_Passage to read_

===

University of Pennsylvania, CIS 565: GPU Programming and Architecture, Project 5

• Yuxin Hu
• Tested on: Windows 10, i7-6700HQ @ 2.60GHz 8GB, GTX 960M 4096MB (Personal Laptop)

In this project I implemented a grass renderer based on paper Responsive Real-Time Grass Rendering for General 3D Scenes. in Vulkan. I used Bezier curve to represent each grass blade, and applied forces to ajust Bezier curve control points, then used tessellation to generate grass shape from 3 control points of the Bezier curve. The base code of setting up Vulkan pipeline for plane renderer were provided by class 2017 CIS565 GPU programming.

• Vertex Shader to pass in blade struct.

  • The vertex shader for grass blade takes in for vec4s: v0, v1, v2, and up. Where v0.xyz is the Bezier Curve v0 position, v1.xyz is the Bezier Curve v1 position, and v2.xyz is the Bezier curve v2 position. up.xyz stores blade up vector. In addition to three control points, we need an orientation to represent the facing direction of each grass blade, and that is stored in v0.w. v1.w stores blade height. v2.w stores blade width, and up.w stores stiffness coefficient. v1, and v2 will be updated by compute shader every simulation step, so we can see grass moving by wind nicely. v0, v1, v2, and up are passed onto tessellation control shader.

• Tessellation control shader to set tessellation inner and outer levels.

  • Inside tessellation control shader, I set the inner vertical level to be 8, and innter horizontal level to be 2. And the outer level to be 8,2,8,2 for 4 egdes. This should subdivide a patch into enough detailed shapes to show the curvature of grass blade.

===

_Work order_
Answer these questions using the grass renderer notes above:
1. What paper is the renderer based on?
2. Which value holds the blade height?
3. What inner vertical tessellation level was set?

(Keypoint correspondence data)

===

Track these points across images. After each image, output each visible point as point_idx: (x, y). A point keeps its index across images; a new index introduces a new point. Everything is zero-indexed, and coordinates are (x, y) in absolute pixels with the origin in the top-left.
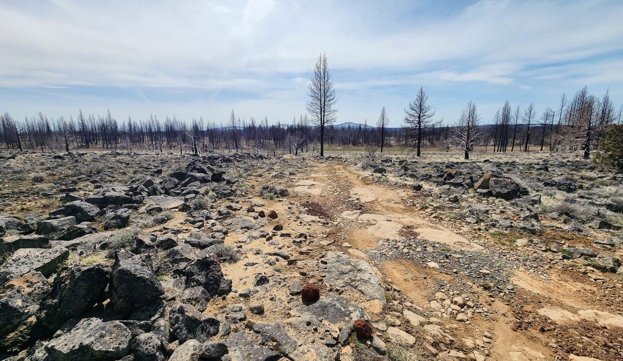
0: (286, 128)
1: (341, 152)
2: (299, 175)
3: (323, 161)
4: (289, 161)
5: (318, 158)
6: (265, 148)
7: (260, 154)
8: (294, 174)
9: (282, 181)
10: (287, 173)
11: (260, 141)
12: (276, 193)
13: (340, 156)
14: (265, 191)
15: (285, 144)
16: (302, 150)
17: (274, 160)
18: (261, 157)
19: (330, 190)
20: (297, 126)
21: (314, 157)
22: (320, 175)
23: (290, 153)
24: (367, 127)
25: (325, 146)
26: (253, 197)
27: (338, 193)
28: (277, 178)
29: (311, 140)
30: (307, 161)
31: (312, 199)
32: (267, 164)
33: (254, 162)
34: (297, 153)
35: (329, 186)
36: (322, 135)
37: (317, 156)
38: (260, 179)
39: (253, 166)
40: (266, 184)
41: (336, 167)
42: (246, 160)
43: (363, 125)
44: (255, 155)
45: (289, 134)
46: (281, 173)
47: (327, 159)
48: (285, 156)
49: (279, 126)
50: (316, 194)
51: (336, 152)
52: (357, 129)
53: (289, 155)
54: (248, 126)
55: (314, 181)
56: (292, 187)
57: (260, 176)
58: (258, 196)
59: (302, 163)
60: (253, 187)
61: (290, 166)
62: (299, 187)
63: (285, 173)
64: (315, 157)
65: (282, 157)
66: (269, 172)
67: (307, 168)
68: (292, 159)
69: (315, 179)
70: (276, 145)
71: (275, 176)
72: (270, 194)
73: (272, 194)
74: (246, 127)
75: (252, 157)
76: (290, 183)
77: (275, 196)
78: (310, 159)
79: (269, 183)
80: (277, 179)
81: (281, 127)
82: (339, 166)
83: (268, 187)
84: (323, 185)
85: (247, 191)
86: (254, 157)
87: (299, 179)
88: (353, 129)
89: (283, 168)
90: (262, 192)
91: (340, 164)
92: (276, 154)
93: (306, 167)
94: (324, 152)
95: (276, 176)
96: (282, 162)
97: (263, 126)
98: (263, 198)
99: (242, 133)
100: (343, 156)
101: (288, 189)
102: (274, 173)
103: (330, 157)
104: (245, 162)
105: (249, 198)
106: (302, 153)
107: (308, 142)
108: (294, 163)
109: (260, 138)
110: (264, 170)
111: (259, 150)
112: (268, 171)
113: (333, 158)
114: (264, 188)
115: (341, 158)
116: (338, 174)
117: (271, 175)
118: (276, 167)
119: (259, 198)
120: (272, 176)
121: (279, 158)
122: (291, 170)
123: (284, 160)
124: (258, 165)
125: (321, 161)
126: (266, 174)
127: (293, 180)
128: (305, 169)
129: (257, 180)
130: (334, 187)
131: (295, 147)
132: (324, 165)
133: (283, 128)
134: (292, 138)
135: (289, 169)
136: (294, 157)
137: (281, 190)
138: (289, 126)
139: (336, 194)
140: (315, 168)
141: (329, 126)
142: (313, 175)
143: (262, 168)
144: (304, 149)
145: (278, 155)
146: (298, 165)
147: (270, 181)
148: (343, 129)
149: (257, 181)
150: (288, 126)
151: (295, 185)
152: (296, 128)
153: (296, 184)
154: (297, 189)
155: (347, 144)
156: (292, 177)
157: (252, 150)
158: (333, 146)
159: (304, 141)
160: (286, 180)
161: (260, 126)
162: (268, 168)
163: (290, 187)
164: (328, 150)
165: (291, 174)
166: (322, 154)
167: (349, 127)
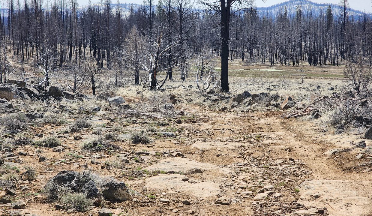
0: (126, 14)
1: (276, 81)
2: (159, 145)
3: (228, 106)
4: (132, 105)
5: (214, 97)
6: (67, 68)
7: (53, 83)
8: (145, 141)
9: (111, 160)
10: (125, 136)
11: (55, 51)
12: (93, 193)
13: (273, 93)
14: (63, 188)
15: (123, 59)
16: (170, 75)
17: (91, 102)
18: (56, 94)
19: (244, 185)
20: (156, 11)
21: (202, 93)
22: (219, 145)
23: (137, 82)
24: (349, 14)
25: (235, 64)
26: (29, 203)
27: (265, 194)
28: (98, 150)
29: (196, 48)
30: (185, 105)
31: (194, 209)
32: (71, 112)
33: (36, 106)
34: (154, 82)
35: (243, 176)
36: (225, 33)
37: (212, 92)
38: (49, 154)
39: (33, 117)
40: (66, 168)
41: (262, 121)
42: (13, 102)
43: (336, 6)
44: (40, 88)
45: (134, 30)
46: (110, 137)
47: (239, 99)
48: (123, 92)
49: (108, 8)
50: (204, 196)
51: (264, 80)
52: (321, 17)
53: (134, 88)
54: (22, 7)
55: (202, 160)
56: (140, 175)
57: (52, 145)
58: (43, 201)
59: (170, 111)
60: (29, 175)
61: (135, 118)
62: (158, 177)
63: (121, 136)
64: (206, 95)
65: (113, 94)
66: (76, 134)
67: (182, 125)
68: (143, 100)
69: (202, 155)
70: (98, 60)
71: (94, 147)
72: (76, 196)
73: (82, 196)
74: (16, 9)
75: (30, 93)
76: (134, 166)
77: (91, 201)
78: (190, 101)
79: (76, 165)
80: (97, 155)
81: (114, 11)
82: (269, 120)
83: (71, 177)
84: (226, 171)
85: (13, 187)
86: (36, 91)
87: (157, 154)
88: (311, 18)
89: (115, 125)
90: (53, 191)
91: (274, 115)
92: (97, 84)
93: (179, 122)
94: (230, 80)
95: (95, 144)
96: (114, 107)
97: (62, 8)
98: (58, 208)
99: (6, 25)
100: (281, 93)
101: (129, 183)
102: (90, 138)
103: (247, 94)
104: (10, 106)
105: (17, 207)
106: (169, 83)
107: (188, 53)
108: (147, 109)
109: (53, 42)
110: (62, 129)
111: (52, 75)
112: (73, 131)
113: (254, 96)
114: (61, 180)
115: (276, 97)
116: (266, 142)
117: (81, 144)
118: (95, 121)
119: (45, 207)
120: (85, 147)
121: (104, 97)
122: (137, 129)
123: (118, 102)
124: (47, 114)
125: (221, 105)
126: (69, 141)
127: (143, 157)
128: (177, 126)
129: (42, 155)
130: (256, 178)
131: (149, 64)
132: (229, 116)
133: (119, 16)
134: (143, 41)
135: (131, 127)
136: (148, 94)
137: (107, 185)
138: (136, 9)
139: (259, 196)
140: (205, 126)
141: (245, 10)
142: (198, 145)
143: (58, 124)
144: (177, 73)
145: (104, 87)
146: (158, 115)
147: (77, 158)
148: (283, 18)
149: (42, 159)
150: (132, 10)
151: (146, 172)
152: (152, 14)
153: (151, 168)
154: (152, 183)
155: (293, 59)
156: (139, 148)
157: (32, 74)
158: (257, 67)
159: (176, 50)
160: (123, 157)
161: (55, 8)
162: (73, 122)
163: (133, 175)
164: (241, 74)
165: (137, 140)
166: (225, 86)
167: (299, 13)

===

_Solution for this exercise_
1. Responsive Real-Time Grass Rendering for General 3D Scenes
2. v1.w
3. 8